Just out of curiosity, did you try the search function in this forum? Either way, have a look at this:

http://engineerboards.com/index.php?showtopic=20292


----------



## leo (Jun 18, 2013)

marwan said:


> Has anyone used the book "The Electrical Engineer's Guide to Passing The PE Exam" by Alexander S. Graffeo in preparing for the exam? Is it the same as PPI manual or better/worse?

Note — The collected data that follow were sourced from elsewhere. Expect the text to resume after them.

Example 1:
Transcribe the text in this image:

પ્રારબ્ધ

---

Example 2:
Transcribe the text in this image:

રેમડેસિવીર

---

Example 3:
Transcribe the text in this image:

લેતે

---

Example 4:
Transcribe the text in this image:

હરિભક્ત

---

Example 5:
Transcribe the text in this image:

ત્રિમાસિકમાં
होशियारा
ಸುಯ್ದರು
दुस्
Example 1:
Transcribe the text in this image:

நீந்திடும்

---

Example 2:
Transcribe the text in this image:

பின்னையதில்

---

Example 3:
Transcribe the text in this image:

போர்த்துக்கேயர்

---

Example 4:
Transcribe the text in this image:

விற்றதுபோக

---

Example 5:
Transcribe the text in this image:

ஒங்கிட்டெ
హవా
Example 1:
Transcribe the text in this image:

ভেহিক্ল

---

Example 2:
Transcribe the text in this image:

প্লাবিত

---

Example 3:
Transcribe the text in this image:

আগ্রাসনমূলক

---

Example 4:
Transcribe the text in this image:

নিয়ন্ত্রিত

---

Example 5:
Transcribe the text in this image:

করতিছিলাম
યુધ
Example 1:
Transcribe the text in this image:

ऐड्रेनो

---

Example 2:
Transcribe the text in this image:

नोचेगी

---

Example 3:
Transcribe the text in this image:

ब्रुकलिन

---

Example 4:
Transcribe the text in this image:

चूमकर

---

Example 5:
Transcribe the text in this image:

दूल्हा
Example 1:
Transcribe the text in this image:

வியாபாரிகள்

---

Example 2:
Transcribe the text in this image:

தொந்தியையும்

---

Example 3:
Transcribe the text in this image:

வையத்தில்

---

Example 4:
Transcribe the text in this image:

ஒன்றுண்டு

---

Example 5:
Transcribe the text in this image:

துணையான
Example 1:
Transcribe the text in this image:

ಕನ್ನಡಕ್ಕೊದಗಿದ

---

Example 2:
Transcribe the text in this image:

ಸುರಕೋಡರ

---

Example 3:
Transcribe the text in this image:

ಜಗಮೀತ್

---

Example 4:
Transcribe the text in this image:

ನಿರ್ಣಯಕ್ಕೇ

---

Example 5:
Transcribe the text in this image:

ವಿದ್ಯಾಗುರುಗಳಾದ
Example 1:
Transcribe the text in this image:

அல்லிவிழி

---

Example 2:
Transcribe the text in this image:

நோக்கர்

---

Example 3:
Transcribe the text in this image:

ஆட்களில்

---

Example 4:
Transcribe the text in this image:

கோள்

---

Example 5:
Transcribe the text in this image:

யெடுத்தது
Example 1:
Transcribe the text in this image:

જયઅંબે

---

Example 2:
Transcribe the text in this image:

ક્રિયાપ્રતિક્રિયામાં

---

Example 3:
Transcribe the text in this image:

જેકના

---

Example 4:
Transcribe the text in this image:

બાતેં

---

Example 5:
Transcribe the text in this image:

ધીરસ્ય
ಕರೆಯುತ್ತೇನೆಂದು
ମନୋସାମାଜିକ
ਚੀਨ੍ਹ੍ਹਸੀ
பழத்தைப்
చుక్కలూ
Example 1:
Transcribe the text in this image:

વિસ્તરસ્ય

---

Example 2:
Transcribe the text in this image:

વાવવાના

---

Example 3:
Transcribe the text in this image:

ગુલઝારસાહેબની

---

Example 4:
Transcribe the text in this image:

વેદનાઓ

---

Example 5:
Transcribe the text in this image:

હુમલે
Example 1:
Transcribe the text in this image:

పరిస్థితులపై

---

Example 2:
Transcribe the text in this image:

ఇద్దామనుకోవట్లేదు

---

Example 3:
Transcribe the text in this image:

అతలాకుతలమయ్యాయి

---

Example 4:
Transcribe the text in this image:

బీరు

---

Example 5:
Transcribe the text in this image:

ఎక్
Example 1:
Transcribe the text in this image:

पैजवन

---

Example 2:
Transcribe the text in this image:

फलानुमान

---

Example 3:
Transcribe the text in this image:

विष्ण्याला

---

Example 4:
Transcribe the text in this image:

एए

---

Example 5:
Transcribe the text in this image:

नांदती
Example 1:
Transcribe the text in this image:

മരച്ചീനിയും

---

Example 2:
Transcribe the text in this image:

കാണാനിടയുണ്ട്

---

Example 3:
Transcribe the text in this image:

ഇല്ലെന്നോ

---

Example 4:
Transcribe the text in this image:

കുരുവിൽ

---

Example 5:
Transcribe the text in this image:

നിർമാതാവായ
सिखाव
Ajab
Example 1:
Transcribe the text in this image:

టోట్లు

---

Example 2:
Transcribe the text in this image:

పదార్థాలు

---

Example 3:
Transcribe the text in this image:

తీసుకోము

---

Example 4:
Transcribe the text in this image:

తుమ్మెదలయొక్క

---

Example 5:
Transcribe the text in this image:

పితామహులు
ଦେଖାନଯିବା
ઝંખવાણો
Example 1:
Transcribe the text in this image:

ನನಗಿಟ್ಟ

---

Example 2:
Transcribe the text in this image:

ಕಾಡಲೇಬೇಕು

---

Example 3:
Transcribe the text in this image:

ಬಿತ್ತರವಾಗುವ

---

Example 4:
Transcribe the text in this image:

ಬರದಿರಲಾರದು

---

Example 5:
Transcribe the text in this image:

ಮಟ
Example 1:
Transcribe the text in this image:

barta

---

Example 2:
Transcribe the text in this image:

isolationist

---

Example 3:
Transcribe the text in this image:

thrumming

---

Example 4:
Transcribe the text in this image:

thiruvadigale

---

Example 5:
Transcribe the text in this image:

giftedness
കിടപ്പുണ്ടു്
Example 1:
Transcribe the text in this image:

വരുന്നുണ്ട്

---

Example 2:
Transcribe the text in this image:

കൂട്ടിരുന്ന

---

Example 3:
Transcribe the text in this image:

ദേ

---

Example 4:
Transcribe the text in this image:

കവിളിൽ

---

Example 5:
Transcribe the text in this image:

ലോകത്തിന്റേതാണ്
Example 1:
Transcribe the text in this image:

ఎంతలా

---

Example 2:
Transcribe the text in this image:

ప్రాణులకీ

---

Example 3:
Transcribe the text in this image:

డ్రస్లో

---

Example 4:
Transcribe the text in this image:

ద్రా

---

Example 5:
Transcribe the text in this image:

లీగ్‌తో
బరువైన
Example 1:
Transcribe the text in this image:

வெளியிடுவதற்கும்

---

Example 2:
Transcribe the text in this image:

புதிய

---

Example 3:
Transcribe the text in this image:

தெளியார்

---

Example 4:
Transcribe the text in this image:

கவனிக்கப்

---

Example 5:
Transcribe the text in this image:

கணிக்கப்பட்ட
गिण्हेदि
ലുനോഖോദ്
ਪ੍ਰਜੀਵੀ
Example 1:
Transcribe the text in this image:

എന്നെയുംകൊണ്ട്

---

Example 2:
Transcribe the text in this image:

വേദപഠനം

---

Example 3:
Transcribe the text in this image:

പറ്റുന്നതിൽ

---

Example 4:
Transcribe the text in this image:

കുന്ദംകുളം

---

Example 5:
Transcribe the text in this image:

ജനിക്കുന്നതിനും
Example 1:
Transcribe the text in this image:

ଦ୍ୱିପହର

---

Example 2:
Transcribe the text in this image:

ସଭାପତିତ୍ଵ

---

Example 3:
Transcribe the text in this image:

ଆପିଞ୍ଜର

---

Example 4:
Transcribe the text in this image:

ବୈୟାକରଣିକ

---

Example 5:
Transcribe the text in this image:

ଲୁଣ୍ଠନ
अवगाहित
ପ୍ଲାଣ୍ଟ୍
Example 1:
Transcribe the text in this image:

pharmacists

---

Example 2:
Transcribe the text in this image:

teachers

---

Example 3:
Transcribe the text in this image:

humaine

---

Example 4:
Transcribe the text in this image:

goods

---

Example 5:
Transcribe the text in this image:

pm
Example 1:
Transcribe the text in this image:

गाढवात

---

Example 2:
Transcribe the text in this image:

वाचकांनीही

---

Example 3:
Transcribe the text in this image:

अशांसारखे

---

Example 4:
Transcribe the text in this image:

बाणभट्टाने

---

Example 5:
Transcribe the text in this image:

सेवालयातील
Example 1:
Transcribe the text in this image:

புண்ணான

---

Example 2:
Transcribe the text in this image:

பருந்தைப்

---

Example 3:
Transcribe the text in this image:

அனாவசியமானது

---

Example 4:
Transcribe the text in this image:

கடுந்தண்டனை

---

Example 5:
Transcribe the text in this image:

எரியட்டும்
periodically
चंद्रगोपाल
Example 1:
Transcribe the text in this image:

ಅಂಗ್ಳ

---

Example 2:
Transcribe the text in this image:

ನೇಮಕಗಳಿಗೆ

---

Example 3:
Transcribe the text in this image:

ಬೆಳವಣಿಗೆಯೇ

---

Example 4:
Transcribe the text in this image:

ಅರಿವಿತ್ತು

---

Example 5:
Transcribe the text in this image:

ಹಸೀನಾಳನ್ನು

don't know about this book, however I would recommend these 3 books

-*Electrical Machines, Drives and Power Systems**(Paperback)By (author) *Theodore Wildi: as most of the info that school of PE uses

*-Complex Imaginary practice exams all 4: *excellent for practice, take one exam each week before test exact has if you where in exam time yourself

*-Electromechanical Energy Devices and Power Systems: 1st Edition: *very good for reading to prepare for theory questions

there are lot more books out there but these 3 help me to pass, I felt I was well prepared for exam

Good luck


----------



## marwan (Jun 19, 2013)

Thanks guys.


----------



## marwan (Jun 19, 2013)

knight1fox3,

I did research the forum except there are only three members that have used this book to prepare for the exam and needed to hear from others about the book's review.


----------



## JB66money (Jul 4, 2013)

I have the book written by Graffeo, it is a good guide, it covers everything well except the NEC and Power Electronics. You can refer to other books for more detail, written by people such as Wildi, Glover and the NEC, but it guides you how to use those books. Also the Graffeo has a few errors in it.


----------